Kathy's advice to other diocesan curriculum directors considering this journey is offered with the hard-won warmth of someone still in the middle of it.

Listen, and ask questions — to the administrators and to the teachers. It helps you determine next steps, and it helps you identify stumbling blocks that are going to come along the way.
– Kathy Coulson, Director of Curriculum and Instruction, Diocese of Jefferson City

She also urges leaders to resist the pull toward perfectionism — in themselves and in the process.

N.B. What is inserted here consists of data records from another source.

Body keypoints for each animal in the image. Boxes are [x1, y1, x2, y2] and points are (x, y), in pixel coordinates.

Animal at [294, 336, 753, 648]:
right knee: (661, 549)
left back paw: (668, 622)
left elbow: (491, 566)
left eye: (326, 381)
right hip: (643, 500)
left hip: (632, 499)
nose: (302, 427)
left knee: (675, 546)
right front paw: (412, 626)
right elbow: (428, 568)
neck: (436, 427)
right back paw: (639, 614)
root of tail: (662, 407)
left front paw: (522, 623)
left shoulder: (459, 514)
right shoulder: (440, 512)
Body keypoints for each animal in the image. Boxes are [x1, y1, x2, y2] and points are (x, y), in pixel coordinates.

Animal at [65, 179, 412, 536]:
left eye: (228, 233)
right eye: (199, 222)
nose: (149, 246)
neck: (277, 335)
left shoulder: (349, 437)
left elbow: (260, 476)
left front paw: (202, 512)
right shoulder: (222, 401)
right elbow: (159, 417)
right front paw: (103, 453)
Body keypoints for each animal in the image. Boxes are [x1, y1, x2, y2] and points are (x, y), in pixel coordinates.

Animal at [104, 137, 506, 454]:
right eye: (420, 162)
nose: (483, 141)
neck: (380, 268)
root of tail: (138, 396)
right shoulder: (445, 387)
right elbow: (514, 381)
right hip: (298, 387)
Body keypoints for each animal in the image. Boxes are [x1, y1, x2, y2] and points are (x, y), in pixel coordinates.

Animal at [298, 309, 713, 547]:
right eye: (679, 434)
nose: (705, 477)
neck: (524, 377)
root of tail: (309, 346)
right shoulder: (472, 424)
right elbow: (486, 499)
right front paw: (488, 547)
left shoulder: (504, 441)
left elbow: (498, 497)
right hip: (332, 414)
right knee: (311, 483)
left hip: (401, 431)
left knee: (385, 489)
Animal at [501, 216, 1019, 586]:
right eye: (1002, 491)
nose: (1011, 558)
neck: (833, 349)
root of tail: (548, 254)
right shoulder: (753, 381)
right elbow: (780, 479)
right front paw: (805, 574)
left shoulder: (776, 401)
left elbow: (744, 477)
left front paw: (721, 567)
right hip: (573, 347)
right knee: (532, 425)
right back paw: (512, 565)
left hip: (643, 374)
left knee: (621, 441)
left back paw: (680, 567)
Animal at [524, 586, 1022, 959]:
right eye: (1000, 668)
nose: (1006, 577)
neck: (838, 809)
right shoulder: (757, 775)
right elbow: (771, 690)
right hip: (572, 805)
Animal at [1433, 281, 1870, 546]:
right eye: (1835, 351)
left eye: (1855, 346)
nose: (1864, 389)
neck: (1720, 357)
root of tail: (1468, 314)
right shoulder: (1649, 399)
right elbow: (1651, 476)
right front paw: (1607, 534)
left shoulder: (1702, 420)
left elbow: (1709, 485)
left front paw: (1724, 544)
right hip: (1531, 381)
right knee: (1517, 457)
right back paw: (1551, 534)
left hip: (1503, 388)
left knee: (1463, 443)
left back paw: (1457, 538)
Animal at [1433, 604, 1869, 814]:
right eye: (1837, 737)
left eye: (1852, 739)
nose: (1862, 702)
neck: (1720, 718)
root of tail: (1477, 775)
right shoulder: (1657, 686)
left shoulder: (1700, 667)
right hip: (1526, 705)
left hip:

Give yourself grace. There are going to be bumps in the road and mistakes made. And we want our teachers to make mistakes and learn from them. The same is true for the people leading this work.
– Kathy Coulson, Director of Curriculum and Instruction, Diocese of Jefferson City

And when the hard moments come — and they will — Kathy reaches for an image her Atlas specialist Elizabeth offered her:

Yes, there are some thorns. But there's a lot of beautiful things going on that this is building towards. Take a step back and don't focus on just a thorn that's happening — look at the entire beauty of what's developing.
– Kathy Coulson, Director of Curriculum and Instruction, Diocese of Jefferson City

The Diocese of Jefferson City is two years into a journey that will unfold over the next five. The curriculum maps are being built. The mentor teachers are being identified. The standards are being examined honestly, perhaps for the first time. And a diocese that once operated as a system of schools is beginning to function, together, as a school system — without sacrificing the parish identity that makes each of its communities irreplaceable.

Atlas made it possible. FariaLearn made it sustainable. And a diocese committed to the mission of forming disciples is doing the rest.